§ Job item
Write only how many lines in this data include "decorative".

The data START

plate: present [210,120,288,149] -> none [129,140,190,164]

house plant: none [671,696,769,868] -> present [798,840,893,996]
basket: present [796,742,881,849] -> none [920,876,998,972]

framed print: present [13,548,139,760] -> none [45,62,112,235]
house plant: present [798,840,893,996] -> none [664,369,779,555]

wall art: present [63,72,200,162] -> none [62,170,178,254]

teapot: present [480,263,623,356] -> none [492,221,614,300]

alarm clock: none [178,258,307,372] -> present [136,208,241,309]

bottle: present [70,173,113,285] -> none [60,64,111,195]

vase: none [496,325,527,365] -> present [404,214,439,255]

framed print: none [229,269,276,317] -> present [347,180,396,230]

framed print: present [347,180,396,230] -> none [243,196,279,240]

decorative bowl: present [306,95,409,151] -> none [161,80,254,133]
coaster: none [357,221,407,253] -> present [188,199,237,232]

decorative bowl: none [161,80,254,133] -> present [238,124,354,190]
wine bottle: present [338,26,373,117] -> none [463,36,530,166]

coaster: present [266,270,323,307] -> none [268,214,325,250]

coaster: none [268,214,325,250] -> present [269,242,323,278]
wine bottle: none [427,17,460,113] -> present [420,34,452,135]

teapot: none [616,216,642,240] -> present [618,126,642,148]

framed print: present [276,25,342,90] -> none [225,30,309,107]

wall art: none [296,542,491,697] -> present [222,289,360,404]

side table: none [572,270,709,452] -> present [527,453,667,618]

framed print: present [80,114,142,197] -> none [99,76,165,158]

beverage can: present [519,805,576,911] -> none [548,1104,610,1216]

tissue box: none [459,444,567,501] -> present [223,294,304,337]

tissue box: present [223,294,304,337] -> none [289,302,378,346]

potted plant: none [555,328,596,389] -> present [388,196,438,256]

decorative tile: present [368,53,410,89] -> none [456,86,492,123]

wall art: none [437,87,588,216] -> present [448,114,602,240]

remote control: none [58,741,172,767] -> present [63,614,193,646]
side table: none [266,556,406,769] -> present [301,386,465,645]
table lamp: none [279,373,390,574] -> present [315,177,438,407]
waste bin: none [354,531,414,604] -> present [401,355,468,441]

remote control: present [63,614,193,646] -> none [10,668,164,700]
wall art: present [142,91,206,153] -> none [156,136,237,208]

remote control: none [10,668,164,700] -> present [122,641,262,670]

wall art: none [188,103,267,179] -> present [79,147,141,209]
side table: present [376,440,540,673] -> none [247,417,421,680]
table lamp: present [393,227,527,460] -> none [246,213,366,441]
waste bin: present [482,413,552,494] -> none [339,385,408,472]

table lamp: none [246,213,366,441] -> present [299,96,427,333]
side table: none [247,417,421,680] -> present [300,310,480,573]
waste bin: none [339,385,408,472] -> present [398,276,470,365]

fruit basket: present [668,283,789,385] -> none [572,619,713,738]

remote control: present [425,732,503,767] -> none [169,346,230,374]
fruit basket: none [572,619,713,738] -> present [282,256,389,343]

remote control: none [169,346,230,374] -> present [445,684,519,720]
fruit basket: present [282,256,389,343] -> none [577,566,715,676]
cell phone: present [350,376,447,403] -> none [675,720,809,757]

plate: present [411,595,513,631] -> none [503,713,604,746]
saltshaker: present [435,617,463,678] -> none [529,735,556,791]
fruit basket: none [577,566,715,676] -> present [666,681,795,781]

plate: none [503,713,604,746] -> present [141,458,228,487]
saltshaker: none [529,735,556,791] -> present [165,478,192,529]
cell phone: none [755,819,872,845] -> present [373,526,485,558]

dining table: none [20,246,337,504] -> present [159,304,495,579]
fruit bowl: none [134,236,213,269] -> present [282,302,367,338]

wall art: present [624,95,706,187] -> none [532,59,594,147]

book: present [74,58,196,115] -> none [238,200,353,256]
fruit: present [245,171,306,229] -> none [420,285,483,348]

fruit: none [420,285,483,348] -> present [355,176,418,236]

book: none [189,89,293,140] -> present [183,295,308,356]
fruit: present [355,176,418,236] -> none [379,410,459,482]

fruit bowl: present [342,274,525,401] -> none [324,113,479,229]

The data END

§ Reply to the exercise
3